Ook is de verlenging van de machtiging tot uithuisplaatsing van [de minderjarige 2] en [de minderjarige 1] tot 31 mei 2024 noodzakelijk in het belang van de verzorging en opvoeding. Er is geen ouder die in staat is om voor de kinderen te zorgen. De kinderen verblijven nu beiden op een plek waar zij zich veilig voelen en de rechtbank acht het in hun belang dat deze situatie gehandhaafd blijft dan wel geborgd wordt.

7.De beslissing

De rechtbank:
7.1.
verlengt de ondertoezichtstelling en machtiging tot uithuisplaatsing in een accommodatie van een jeugdhulpaanbieder (24-uurs) van:
[de minderjarige 2], geboren op [geboortedatum] te [plaats] , Oekraïne,
en
[de minderjarige 1], geboren op [geboortedatum] te [plaats] , Oekraïne, tot 31 mei 2024;
7.2.
verklaart deze beschikking uitvoerbaar bij voorraad.

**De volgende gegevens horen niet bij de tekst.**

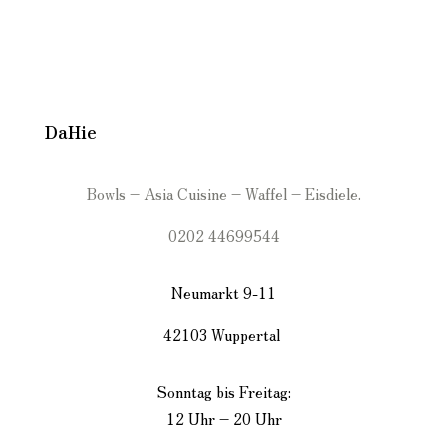
DaHie
Bowls – Asia Cuisine – Waffel – Eisdiele.
0202 44699544
Neumarkt 9-11
42103 Wuppertal
Sonntag bis Freitag:
12 Uhr – 20 Uhr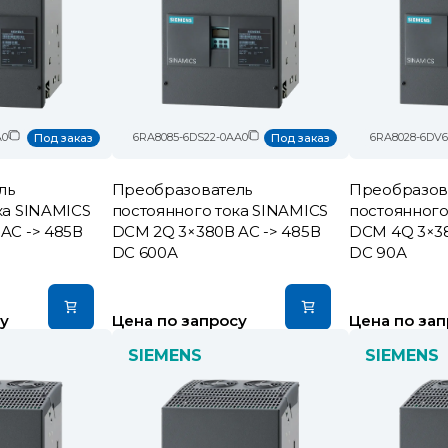
A0
6RA8085-6DS22-0AA0
6RA8028-6DV6
Под заказ
Под заказ
ль
Преобразователь
Преобразов
ка SINAMICS
постоянного тока SINAMICS
постоянного
AC -> 485В
DCM 2Q 3×380В AC -> 485В
DCM 4Q 3×38
DC 600А
DC 90А
у
Цена по запросу
Цена по зап
SIEMENS
SIEMENS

Deze beschikking is mondeling gegeven en in het openbaar uitgesproken op 22 juni 2023 door mr. W.P. van der Haak, voorzitter, mr. S. Ok en mr. C. Maat, kinderrechters, in aanwezigheid van mr. C. Krijgsheld als griffier.
Deze beslissing is schriftelijk vastgesteld op 14 juli 2023.
Hoger beroep tegen deze beschikking kan worden ingesteld:
- door de verzoekers en de belanghebbende(n) aan wie een afschrift van de beschikking is verstrekt of verzonden, binnen drie maanden na de dag van de uitspraak;
- door andere belanghebbenden binnen drie maanden na de betekening daarvan of nadat de beschikking aan hen op een andere wijze bekend is geworden.
Het hoger beroep moet, door tussenkomst van een advocaat, worden ingediend bij de griffie van het gerechtshof te Amsterdam.